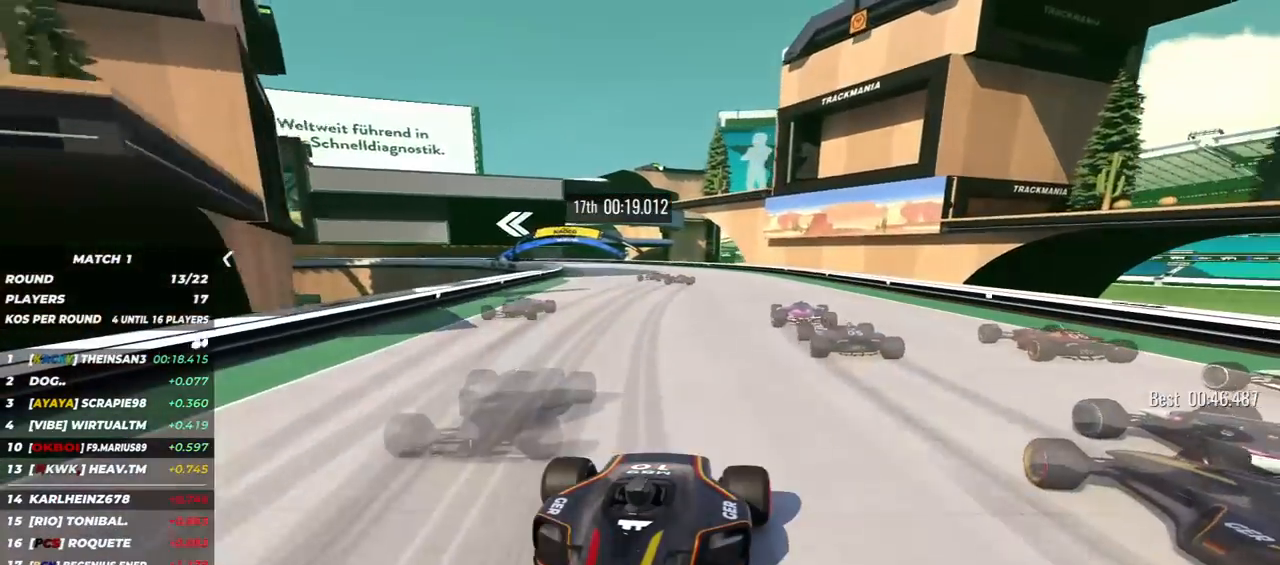
{"keys": ["down", "right"], "events": [[233, "left", "up"], [367, "right", "down"]]}
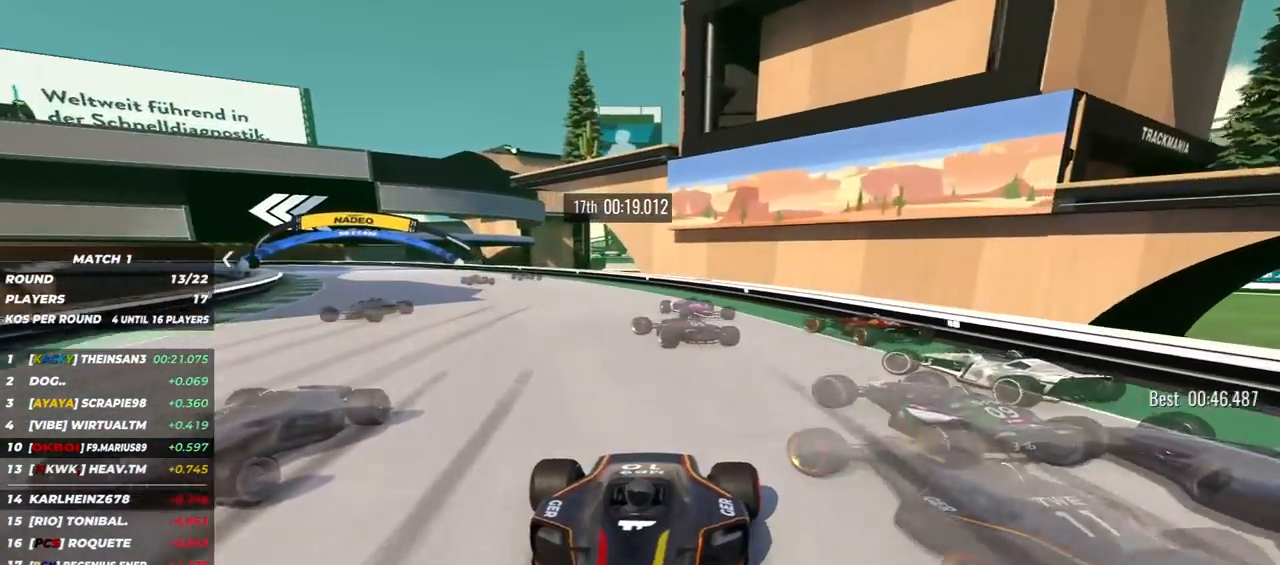
{"keys": ["down", "right"], "events": []}
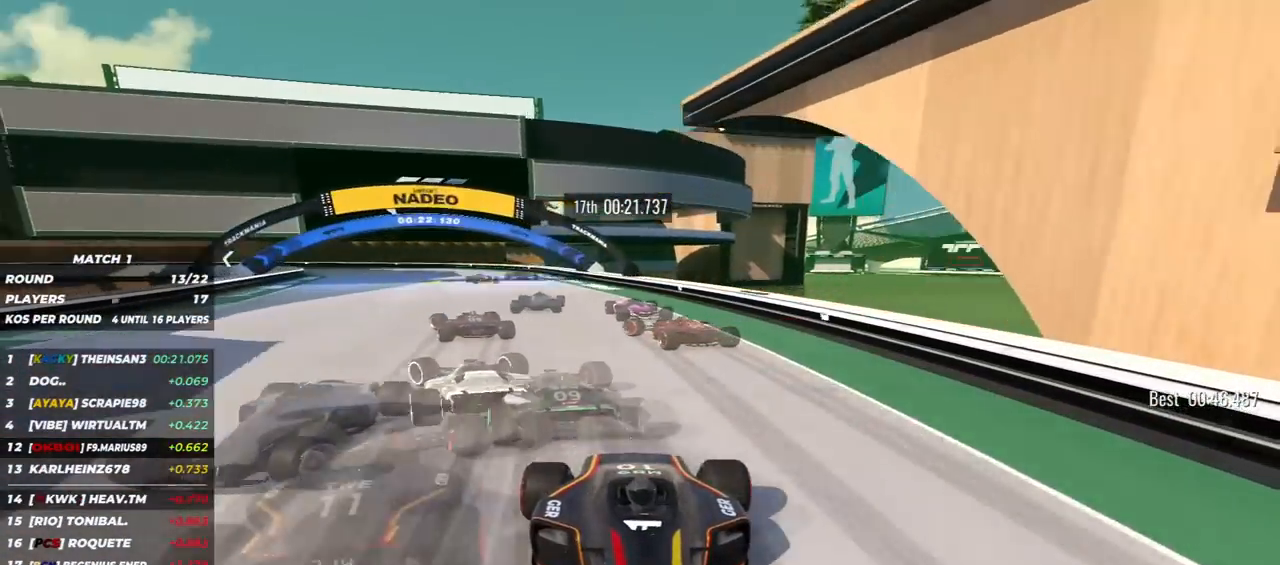
{"keys": ["down", "right"], "events": []}
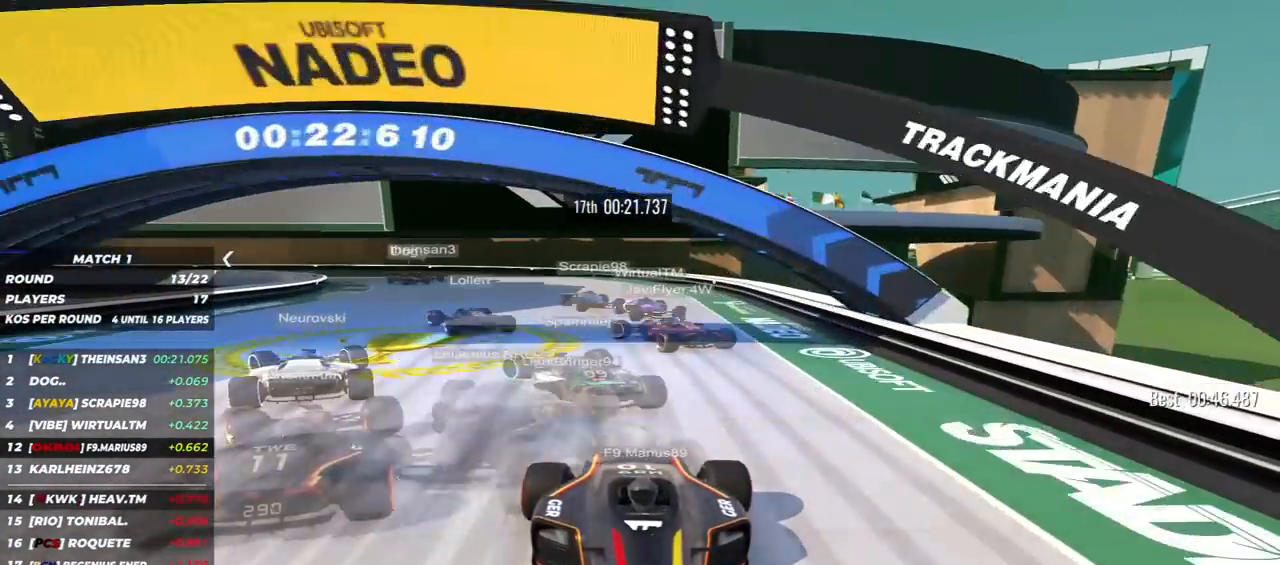
{"keys": ["down", "right"], "events": []}
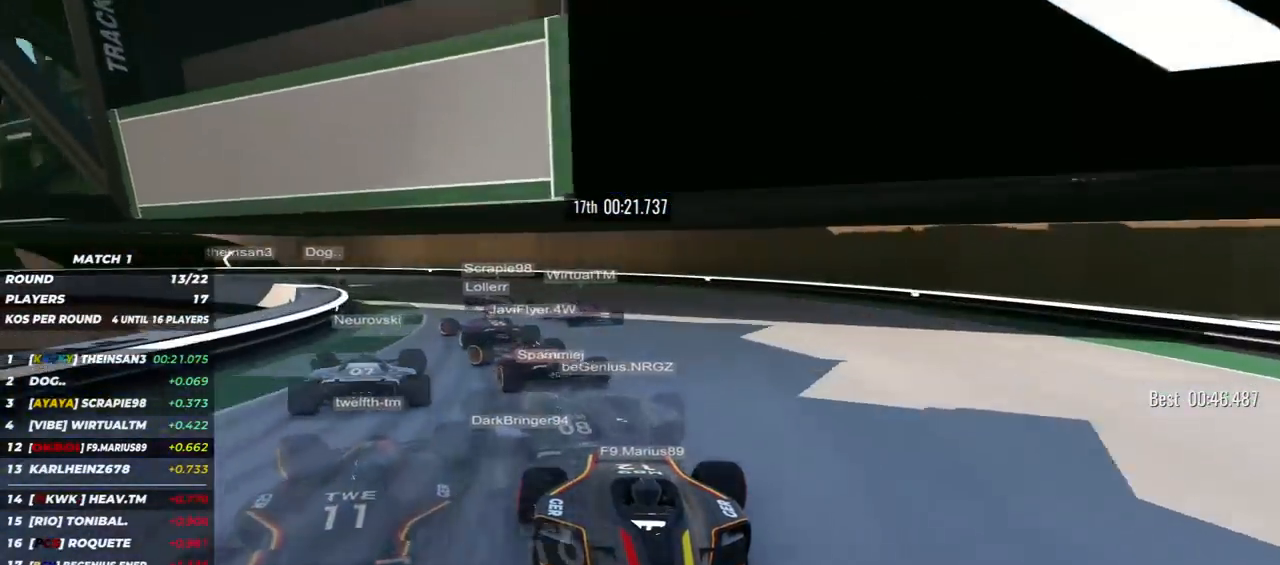
{"keys": ["down", "right"], "events": []}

• • •

> EXERCISE OBJECTIVE
Could you give back the full listing word for word, leaving out the images?

> TASK ANSWER
{"keys": ["down", "right"], "events": [[233, "left", "up"], [367, "right", "down"]]}
{"keys": ["down", "right"], "events": []}
{"keys": ["down", "right"], "events": []}
{"keys": ["down", "right"], "events": []}
{"keys": ["down", "right"], "events": []}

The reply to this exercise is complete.